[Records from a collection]
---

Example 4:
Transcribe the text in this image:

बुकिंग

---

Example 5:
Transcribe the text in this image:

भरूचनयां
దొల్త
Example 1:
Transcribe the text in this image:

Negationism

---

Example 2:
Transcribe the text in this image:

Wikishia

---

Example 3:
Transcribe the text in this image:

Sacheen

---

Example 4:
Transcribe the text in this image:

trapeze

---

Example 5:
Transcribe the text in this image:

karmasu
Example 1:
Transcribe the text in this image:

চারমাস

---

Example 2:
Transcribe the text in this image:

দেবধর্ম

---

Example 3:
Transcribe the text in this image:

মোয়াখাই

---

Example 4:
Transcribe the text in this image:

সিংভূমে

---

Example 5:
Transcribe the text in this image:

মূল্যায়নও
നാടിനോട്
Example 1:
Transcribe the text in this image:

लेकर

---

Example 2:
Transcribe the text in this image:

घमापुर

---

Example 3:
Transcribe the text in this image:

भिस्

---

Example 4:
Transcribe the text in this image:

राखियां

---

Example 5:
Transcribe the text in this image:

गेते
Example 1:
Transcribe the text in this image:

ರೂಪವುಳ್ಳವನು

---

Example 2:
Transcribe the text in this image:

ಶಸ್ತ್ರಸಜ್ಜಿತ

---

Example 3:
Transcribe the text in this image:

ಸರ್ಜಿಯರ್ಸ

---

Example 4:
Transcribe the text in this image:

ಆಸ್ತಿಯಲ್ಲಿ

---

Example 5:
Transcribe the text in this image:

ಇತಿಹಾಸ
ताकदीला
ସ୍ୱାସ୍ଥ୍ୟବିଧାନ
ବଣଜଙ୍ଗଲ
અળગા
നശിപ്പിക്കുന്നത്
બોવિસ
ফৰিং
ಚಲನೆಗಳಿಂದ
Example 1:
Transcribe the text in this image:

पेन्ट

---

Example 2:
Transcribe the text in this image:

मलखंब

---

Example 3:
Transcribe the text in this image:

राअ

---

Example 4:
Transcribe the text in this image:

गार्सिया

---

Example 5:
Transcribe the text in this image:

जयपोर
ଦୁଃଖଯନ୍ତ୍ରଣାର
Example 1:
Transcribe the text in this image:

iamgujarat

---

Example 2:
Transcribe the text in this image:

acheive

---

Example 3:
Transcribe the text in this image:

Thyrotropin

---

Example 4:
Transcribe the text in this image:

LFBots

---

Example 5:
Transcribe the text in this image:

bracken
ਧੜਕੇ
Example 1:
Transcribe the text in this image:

■ Activity ■
Here the job is to restate all of the data word for word.

■ Result of this task ■
---

Example 4:
Transcribe the text in this image:

बुकिंग

---

Example 5:
Transcribe the text in this image:

भरूचनयां
దొల్త
Example 1:
Transcribe the text in this image:

Negationism

---

Example 2:
Transcribe the text in this image:

Wikishia

---

Example 3:
Transcribe the text in this image:

Sacheen

---

Example 4:
Transcribe the text in this image:

trapeze

---

Example 5:
Transcribe the text in this image:

karmasu
Example 1:
Transcribe the text in this image:

চারমাস

---

Example 2:
Transcribe the text in this image:

দেবধর্ম

---

Example 3:
Transcribe the text in this image:

মোয়াখাই

---

Example 4:
Transcribe the text in this image:

সিংভূমে

---

Example 5:
Transcribe the text in this image:

মূল্যায়নও
നാടിനോട്
Example 1:
Transcribe the text in this image:

लेकर

---

Example 2:
Transcribe the text in this image:

घमापुर

---

Example 3:
Transcribe the text in this image:

भिस्

---

Example 4:
Transcribe the text in this image:

राखियां

---

Example 5:
Transcribe the text in this image:

गेते
Example 1:
Transcribe the text in this image:

ರೂಪವುಳ್ಳವನು

---

Example 2:
Transcribe the text in this image:

ಶಸ್ತ್ರಸಜ್ಜಿತ

---

Example 3:
Transcribe the text in this image:

ಸರ್ಜಿಯರ್ಸ

---

Example 4:
Transcribe the text in this image:

ಆಸ್ತಿಯಲ್ಲಿ

---

Example 5:
Transcribe the text in this image:

ಇತಿಹಾಸ
ताकदीला
ସ୍ୱାସ୍ଥ୍ୟବିଧାନ
ବଣଜଙ୍ଗଲ
અળગા
നശിപ്പിക്കുന്നത്
બોવિસ
ফৰিং
ಚಲನೆಗಳಿಂದ
Example 1:
Transcribe the text in this image:

पेन्ट

---

Example 2:
Transcribe the text in this image:

मलखंब

---

Example 3:
Transcribe the text in this image:

राअ

---

Example 4:
Transcribe the text in this image:

गार्सिया

---

Example 5:
Transcribe the text in this image:

जयपोर
ଦୁଃଖଯନ୍ତ୍ରଣାର
Example 1:
Transcribe the text in this image:

iamgujarat

---

Example 2:
Transcribe the text in this image:

acheive

---

Example 3:
Transcribe the text in this image:

Thyrotropin

---

Example 4:
Transcribe the text in this image:

LFBots

---

Example 5:
Transcribe the text in this image:

bracken
ਧੜਕੇ
Example 1:
Transcribe the text in this image:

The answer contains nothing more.